# 2005 Pathfinder Dash Removal?



## Teriyaki (Jan 9, 2005)

I'm contemplating taking apart the dash of my 2005 Pathfinder to see if I can fiddle around with the lighting. More specifically, I want to change the light colour of the speedometer etc. Right now, the muddy yellow light isn't too attractive and isn't too bright either. Paired up with colour overlays, for example the blue High Beam light, it produces this awful off-colour. Atleast to me it does. 

I want to take apart the dash, and see what bulbs are used, and if its worth my time to change them out to a more appealing light, i'm thinking a simple white would be good. 

So, does anyone know how to take apart the dash, or more specifically, the instrument cluster. I couldn't find it in the manual, nor have I had any luck locating the instructions online. Any assistance in this endeavour would be apperciated.

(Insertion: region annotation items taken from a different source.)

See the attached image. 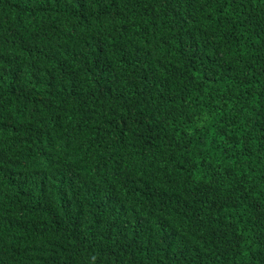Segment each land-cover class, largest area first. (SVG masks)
<instances>
[{"label":"trees","instance_id":"obj_1","mask_svg":"<svg viewBox=\"0 0 264 264\" xmlns=\"http://www.w3.org/2000/svg\"><path fill=\"white\" fill-rule=\"evenodd\" d=\"M0 264H264V0H0Z\"/></svg>","mask_w":264,"mask_h":264}]
</instances>
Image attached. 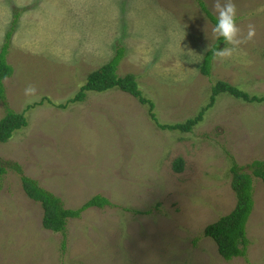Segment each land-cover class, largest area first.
<instances>
[{"label":"rangeland","instance_id":"1","mask_svg":"<svg viewBox=\"0 0 264 264\" xmlns=\"http://www.w3.org/2000/svg\"><path fill=\"white\" fill-rule=\"evenodd\" d=\"M199 1L0 0V50L19 13L0 120L9 108L28 121L0 143V158L19 164L66 208L96 195L113 204L70 220L65 236L48 231L40 204L9 169L0 178V264H264L258 178L247 256L225 261L204 235L237 204L233 166L251 174L252 162H264V103L222 94L189 133L157 125L195 117L218 82L264 96V0H232L239 43L223 45L231 52L214 57L208 77L201 65L218 37ZM201 1L215 16L217 0ZM119 47V76H136L157 122L148 106L118 89L69 103ZM28 86L35 92L26 96Z\"/></svg>","mask_w":264,"mask_h":264},{"label":"trees","instance_id":"2","mask_svg":"<svg viewBox=\"0 0 264 264\" xmlns=\"http://www.w3.org/2000/svg\"><path fill=\"white\" fill-rule=\"evenodd\" d=\"M202 12L215 25V16L210 12L203 1H199ZM19 13L15 14V20L11 29L6 34L5 42L0 50V102L6 101V89L4 80L10 78L14 69L9 64L7 56L9 53V45L13 35L14 27L17 23ZM236 21V19H235ZM222 38H218L213 47L205 54L201 65V73L204 76H210L215 50L222 49ZM125 56V48L119 47L116 55L106 64L92 71L87 77V82L80 89L78 94L69 100V103L82 102L86 99L88 92L103 93L112 89H118L122 92L132 95L142 105L149 107V114L157 122L154 113V103L145 97L139 88L135 75L119 76V66ZM227 94L237 100L246 103H264V96L250 95L248 92L239 89L227 82L216 83L211 90L209 103L201 109V111L193 118L188 119L185 123H177L172 125L157 124L162 130L180 131L189 133L204 119L205 114L214 107L217 97ZM65 106H61L64 108ZM33 108V107H32ZM28 121L25 112L16 113L6 108L5 117L0 120V143H7L13 134L26 128ZM9 169L15 170L19 175L25 194L32 201L40 204L43 209L42 226L44 229L66 235L68 223L70 220L81 218L82 214L91 208H105L113 206L112 202L103 195H96L88 200L84 205L77 209L66 208L61 197L41 187L39 182L26 176L23 169L17 163H5L0 158V178L5 176ZM175 169L181 172L183 169V161L178 160ZM251 174L242 172L237 165L232 168L233 181L232 188L236 194L237 204L233 211L216 222L208 225L204 230L205 237L211 238L217 245L218 253L225 261H231L239 257H246L250 245L247 236V224L254 210V180L253 177L260 179L264 183V162L254 161L250 165ZM132 211L131 209H126ZM136 214H148L149 212L133 211ZM66 241L63 242L65 247Z\"/></svg>","mask_w":264,"mask_h":264},{"label":"clouds","instance_id":"3","mask_svg":"<svg viewBox=\"0 0 264 264\" xmlns=\"http://www.w3.org/2000/svg\"><path fill=\"white\" fill-rule=\"evenodd\" d=\"M216 9L215 19L216 23L212 29L213 33L216 37L222 38L223 42L226 44H236L239 43L237 38L238 28L235 21L236 16V7L232 0H226V2L221 5L218 0L214 5ZM253 35V30L250 28L248 32V36L251 37ZM231 49L225 50L217 49L214 52L216 56H224L229 54ZM25 95L29 96L30 94L35 92V88L32 86H28L24 89Z\"/></svg>","mask_w":264,"mask_h":264}]
</instances>
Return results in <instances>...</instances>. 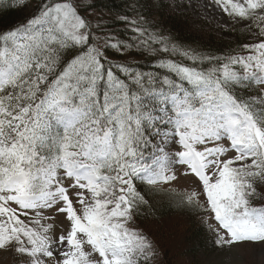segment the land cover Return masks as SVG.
Instances as JSON below:
<instances>
[{"label":"snow or ice","instance_id":"1","mask_svg":"<svg viewBox=\"0 0 264 264\" xmlns=\"http://www.w3.org/2000/svg\"><path fill=\"white\" fill-rule=\"evenodd\" d=\"M213 3L250 42L202 55L137 22L125 42L93 27L88 0H42L0 28V252L159 264L136 217L179 168L198 190L175 202L215 221L218 247L264 245V0ZM133 48L170 56L151 72L116 62Z\"/></svg>","mask_w":264,"mask_h":264},{"label":"trees","instance_id":"2","mask_svg":"<svg viewBox=\"0 0 264 264\" xmlns=\"http://www.w3.org/2000/svg\"><path fill=\"white\" fill-rule=\"evenodd\" d=\"M41 2L42 0H27V7L12 9L10 5L15 4L16 0H3V4L0 5V28H11L25 22L36 14ZM88 2L94 6L84 15L88 17L93 27L99 26L104 32L125 42L133 38L134 24L132 22L139 23L141 28L146 29L147 33L153 36L162 32L173 45L202 55L221 56L237 45L247 43L248 40L247 29L236 24L220 29L219 32L213 30L202 32L193 26L191 16L186 10L172 6L168 0H88ZM158 47L152 45V48L158 49ZM169 56V53L157 51L153 55L150 50L141 52L133 48L130 53H124L116 62H126L132 64L137 70L151 72L155 70L158 59H166ZM178 59L182 58L178 57ZM136 184L139 190H143V185L139 182ZM257 191L261 192V189L258 188ZM178 195L181 193L166 194L160 191L154 196L146 197L149 199L150 207H142L136 217L137 226L155 242L159 249V264H180V259L182 264V261L187 258H196L209 236L197 211L177 206L175 197ZM253 203L260 205L264 201L257 199ZM176 215H181L184 225L181 240L176 243L177 249H172L176 232L165 227L155 229L149 224L153 220L158 222Z\"/></svg>","mask_w":264,"mask_h":264},{"label":"rangeland","instance_id":"3","mask_svg":"<svg viewBox=\"0 0 264 264\" xmlns=\"http://www.w3.org/2000/svg\"><path fill=\"white\" fill-rule=\"evenodd\" d=\"M172 6L181 7L191 16V22L195 28L200 31L208 32L210 30L218 31L231 26L233 23L225 16L220 8L213 3V0H168ZM217 32V33H218ZM250 42L248 38L247 43ZM184 169L176 170L177 180L168 185H158L161 188L171 190L186 195L195 189L198 190L194 178L183 175ZM204 203V198H200ZM195 212V211H194ZM202 218L205 228L208 231V239L205 246L198 252L196 258H187L182 264H264V245H236L231 248H220L215 243V234L210 230L208 225H215V221L209 219L205 223L207 214L198 212ZM181 215L172 216L163 220H153L150 226L154 228L165 227L173 229L175 234V244L172 249L176 248V243L181 240V231L184 225ZM185 219V218H184ZM57 225L64 227V217L57 216ZM135 226L137 224L135 223ZM138 227V226H137ZM139 228V227H138ZM140 229V228H139ZM141 230V229H140ZM60 233L57 232V235ZM181 264V259L179 260ZM0 264H16V260L7 252H0Z\"/></svg>","mask_w":264,"mask_h":264}]
</instances>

Of course, If i am able to undertake this challange, I would take plenty of pics


----------



## Teriyaki (Jan 9, 2005)

No one here ever taken apart the dash?, there has to be some type of manual out there that explains this process. How else would the dealer replace persay.. a broken fuel gauge.


----------



## generic (Apr 30, 2005)

Teriyaki said:


> No one here ever taken apart the dash?, there has to be some type of manual out there that explains this process. How else would the dealer replace persay.. a broken fuel gauge.



IP-10 of the factory service manual. Go here 
http://www.nissan-techinfo.com/nissan/

Get a one day pass and download the whole manual - I hope you have broadband


----------